■ **PAGE EXTRACT**
These Standard Provisions accompany the Honda Dealer's Sales and Service
Agreement which has been executed on behalf of both American Honda and Dealer.
1. THE OBLIGATIONS OF AMERICAN HONDA
1.1. It is the obligation of American Honda to supply to Dealer,
and to all authorized dealers, Honda Products in a fair and
reasonable manner in order that Dealer may conduct Dealership
Operations in a businesslike manner. In fulfilling this
obligation, Honda Products may be supplied either on the basis
of dealer order or on the basis of allocation, depending on
market conditions and availability. There are numerous factors
which affect the availability of Honda Products. Among those
factors are component availability and production capacity,
consumer demand, strikes and other labor troubles, weather and
transportation conditions, and government regulations. Because
such factors affect individual dealer supply, American Honda
necessarily reserves discretion in accepting orders and
allocating and distributing Honda Products, and its judgment
and decision in such matters will be final.
1.2. To assist Dealer in the fulfillment of its obligations under
the Agreement, which it has as a retail seller of Honda
Products, American Honda agrees to provide Dealer sales,
service and parts support.

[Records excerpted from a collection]

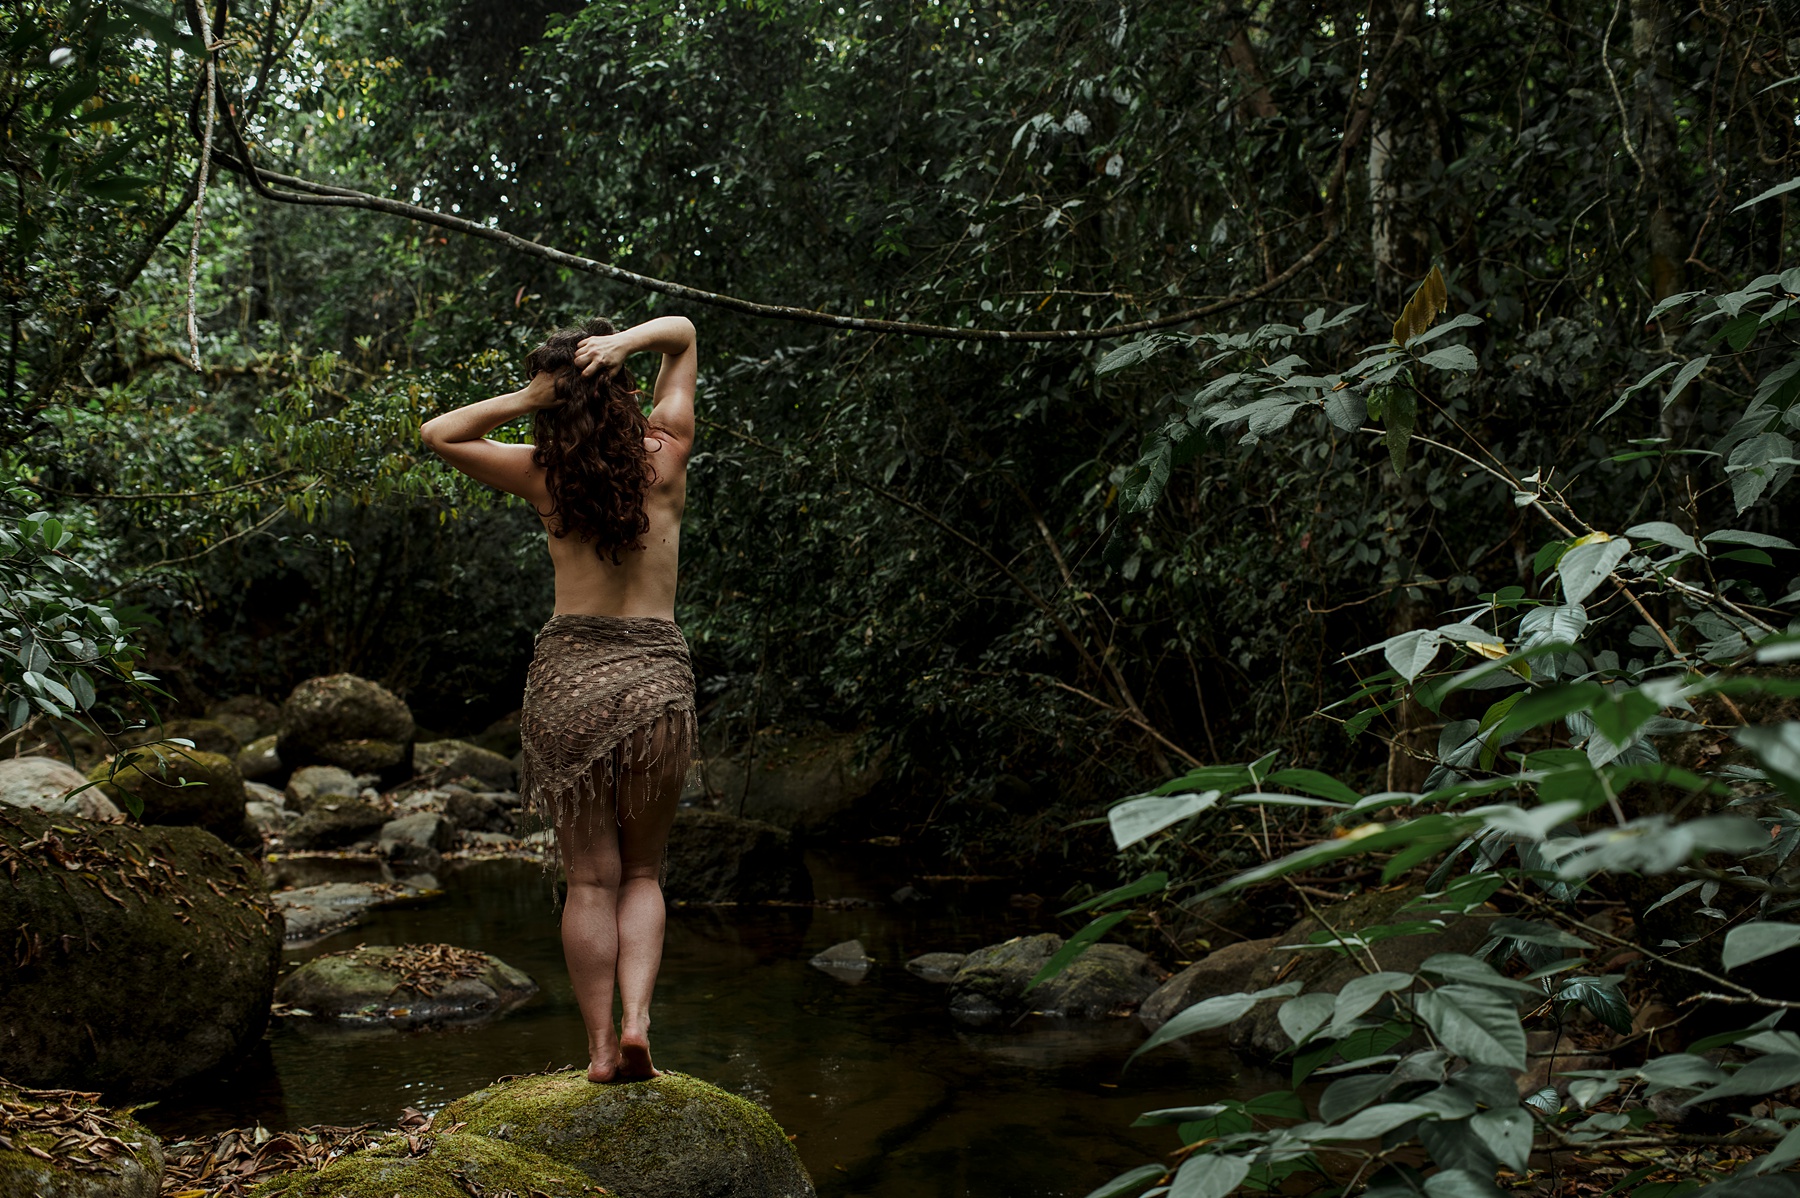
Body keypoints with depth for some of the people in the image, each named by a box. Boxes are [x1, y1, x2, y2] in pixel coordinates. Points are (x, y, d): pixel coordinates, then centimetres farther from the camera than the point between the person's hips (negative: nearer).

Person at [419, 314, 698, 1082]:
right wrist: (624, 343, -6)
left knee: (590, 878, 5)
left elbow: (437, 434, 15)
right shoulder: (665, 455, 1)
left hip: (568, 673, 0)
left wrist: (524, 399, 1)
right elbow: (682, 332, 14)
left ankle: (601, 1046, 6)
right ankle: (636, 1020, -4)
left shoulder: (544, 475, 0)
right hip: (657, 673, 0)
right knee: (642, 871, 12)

==

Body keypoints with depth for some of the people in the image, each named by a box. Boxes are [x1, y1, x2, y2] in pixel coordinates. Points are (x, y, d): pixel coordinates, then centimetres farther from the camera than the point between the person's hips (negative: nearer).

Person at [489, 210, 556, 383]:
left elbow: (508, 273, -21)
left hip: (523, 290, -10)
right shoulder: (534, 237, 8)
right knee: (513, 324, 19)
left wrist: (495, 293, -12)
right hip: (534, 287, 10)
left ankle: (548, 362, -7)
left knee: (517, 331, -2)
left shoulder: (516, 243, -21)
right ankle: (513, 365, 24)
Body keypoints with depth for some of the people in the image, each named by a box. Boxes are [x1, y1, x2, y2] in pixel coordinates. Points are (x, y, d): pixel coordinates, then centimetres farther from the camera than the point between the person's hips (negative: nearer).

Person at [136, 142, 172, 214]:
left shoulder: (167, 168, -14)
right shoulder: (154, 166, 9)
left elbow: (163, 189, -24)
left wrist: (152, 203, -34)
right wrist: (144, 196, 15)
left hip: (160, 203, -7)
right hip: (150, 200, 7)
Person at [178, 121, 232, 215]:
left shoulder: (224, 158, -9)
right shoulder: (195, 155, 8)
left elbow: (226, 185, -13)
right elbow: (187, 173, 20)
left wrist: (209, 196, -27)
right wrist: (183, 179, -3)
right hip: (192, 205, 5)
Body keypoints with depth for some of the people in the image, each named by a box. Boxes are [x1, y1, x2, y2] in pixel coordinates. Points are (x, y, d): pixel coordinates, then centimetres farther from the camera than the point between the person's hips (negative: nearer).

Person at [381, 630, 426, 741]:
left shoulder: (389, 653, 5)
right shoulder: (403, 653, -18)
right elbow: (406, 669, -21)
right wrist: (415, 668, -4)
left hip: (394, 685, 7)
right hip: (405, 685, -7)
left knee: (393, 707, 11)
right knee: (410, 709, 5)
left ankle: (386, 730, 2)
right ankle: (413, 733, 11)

■ **WORK INSTRUCTIONS**
• A. From the Honda dealer agreement provisions, return word for word the part that opens with the words containing "These Standard Provisions" and closes with "Honda and Dealer.".
• B. Carry the Honda dealer agreement provisions forward from their final sentence.

■ **EXPECTED OUTPUTS**
• A.
These Standard Provisions accompany the Honda Dealer's Sales and Service
Agreement which has been executed on behalf of both American Honda and Dealer.

• B.
1.2.A. To assist Dealer in fulfilling its sales
responsibility, American Honda agrees to offer
general and specialized product information and to
provide field sales personnel to advise and counsel
Dealer's sales organization on sales-related subjects
such as merchandising, training and sales management.
1.2.B. To assist Dealer in fulfilling its service and parts
responsibilities, American Honda agrees to offer, or
cause to be offered, general and specialized service
and parts training courses. Based on the service
training needs of Dealer's service personnel, to be
determined by American Honda with the assistance of
Dealer, Dealer agrees to have members of Dealer's
service organization attend such courses. Further,
American Honda agrees to make available to Dealer
field service personnel capable of advising and
counseling Dealer's service personnel on
service-related subjects, including product quality,
technical adjustments, repairs and replacement of
product components, recall, product improvement or
product update campaigns which American Honda may
conduct, owner complaints, warranty administration,
service and parts merchandising, and training and
service management.
1.3. To assist Dealer in planning, establishing and maintaining the
Dealership Premises, American Honda will, at its sole option,
make available to Dealer, upon request, sample copies of
building layout plans or facility planning recommendations,
including sales, service and parts space and the placement,
installation and maintenance of recommended signs. In
addition, representatives of American Honda will be available
to Dealer from time to time to counsel and advise Dealer and
its personnel in connection with Dealer's planning and
equipping the Dealership Premises.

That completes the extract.